The band's debut album, Music & Friends, was released in 2014 and includes 14 compositions from Puerto Rican pianist Carmen Noemí. The music is organized in two parts, or play lists, and most of the compositions are allusive to coffee themes. The album features guest performers like Latin Grammy nominee Paoli Mejías, Christian Nieves, Ricardo Pons, Pedro Rivera Toledo and Raúl Maldonado. In January 2015, Music & Friends was included on the National Foundation for Popular Culture's Top 20 Outstanding Recordings of 2014 produced in Puerto Rico.

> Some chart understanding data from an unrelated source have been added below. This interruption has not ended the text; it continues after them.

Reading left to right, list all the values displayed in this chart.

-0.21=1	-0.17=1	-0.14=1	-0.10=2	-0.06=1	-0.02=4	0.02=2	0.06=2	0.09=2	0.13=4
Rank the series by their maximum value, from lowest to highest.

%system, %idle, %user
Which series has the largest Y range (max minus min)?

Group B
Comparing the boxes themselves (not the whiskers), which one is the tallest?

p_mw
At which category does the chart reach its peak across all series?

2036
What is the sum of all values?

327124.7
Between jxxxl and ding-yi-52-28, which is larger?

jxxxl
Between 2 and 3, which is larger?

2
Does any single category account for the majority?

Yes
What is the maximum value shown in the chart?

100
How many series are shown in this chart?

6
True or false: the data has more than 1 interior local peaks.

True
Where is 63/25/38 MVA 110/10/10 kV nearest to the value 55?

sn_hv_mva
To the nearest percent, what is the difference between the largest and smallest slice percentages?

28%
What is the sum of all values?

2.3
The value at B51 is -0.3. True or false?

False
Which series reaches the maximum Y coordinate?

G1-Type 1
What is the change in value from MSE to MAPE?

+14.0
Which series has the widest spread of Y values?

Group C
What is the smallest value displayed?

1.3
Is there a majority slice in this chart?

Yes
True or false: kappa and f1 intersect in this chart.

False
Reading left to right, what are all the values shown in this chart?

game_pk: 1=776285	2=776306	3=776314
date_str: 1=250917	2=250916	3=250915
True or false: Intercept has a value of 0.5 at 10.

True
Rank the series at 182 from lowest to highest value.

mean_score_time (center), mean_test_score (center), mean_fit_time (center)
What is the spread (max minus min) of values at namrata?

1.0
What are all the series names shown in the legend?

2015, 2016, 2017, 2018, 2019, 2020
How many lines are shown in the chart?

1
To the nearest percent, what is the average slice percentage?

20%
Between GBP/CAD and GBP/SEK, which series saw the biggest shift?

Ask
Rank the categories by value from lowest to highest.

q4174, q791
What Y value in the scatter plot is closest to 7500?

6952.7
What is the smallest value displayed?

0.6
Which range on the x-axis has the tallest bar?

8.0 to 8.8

Cafêzz’ second album, Sol Boricua, was released in 2016 with its music aimed at listeners who enjoy the world jazz genre. The album includes 12 new compositions by Carmen Noemí, in a mix of styles intended to please a wide audience. Sol Boricua features guest performers like Latin Grammy nominee Pedro Guzmán, Jorge Laboy, José Roberto Jiménez and Amed Irizarry. In January 2017, Sol Boricua was included on the National Foundation for Popular Culture's Top 20 Outstanding Recordings of 2016 produced in Puerto Rico. It was selected as one of The Best Releases of 2016 by All About Jazz magazine.

==Awards and reviews==

Sol Boricua was selected as one of "The Best Releases of 2016" by All About Jazz magazine. It was included on National Foundation for Popular Culture's Top 20 Outstanding Recordings of 2016 produced in Puerto Rico.

All About Jazz Magazine -Reviews: "Sol Boricua" Album and "Music & Friends" Album 5 Star Review by James Nadal: -“Carmen Noemí is a cultured lyrical composer… her music is aptly imaginative in an organic sense…a visionary pianist”.

Music & Friends was included on National Foundation for Popular Culture's Top 20 Outstanding Recordings of 2014 produced in Puerto Rico.